Mirando el presente, olvidando el futuro
Los gobiernos de América latina han perdido una oportunidad más de
tomarse en serio el tema de las energías renovables. Han concurrido a la conferencia con
funcionarios sin conocimiento ni poder político al interior de los ministerios
responsables de la toma de decisiones y han confeccionado una plataforma llena de lugares
comunes sobre el tema pero absolutamente vacía de contenidos reales y compromisos a
futuro.
Los gobiernos de América latina están mirando los problemas de la
energía y el cambio climático con el corto horizonte del presente pero tomando
decisiones que los condicionarán para los próximos 30 años. En ese tiempo los países
de la región verán como el mundo gira hacia fuentes renovables mientras ellos quedan
atados a inversiones realizadas en fuentes fósiles: termoeléctricas, gasoductos,
refinerías, etc.
El año que viene, la Plataforma de Brasilia será la
"contribución de la Región a la Conferencia Internacional sobre Energías
Renovables" a realizarse en Bonn del 1º al 4 de junio. Una conferencia en que la
Unión Europea volverá a impulsar el incremento del uso de las fuentes renovables. Aún
resta ver los resultados de las reuniones regionales de Africa (Kenia, noviembre) y Asia
(India, primeros meses de 2004). De acuerdo a los antecedentes de las negociaciones en el
marco de la Convención de Cambio Climático, la región africana hará hincapié en la
necesidad de la transferencia de recursos, mientras que Asia se reservará el derecho a
mantener un modelo de desarrollo basado en sus propios combustibles fósiles.
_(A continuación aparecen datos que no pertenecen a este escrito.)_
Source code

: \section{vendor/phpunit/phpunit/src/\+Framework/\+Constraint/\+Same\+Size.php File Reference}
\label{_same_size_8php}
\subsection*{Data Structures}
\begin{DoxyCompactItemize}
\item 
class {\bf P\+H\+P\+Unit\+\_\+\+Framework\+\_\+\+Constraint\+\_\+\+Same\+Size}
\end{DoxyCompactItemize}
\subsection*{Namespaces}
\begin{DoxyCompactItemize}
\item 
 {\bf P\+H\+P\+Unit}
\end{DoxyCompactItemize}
Ninguno de
los dos hará una apuesta fuerte orientado al objetivo de la conferencia. Por su parte
Estados Unidos estará formalmente invitado a la reunión de Bonn pero no es esperable
ningún tipo de compromiso de su parte relacionado al aumento de las fuentes renovables de
energía.
América Latina había sido el único aliado de la Unión Europea en este tema durante la cumbre de Johannesburgo. La Plataforma de Brasilia ha dado un paso atrás en este proceso no sólo no comprometiéndose a aumentar su porcentaje de energía renovable sino autorizando a sus países a reducirlo. La Conferencia de Bonn parece estar condenada al fracaso.
Artículo publicado en La Insignia, noviembre 2003.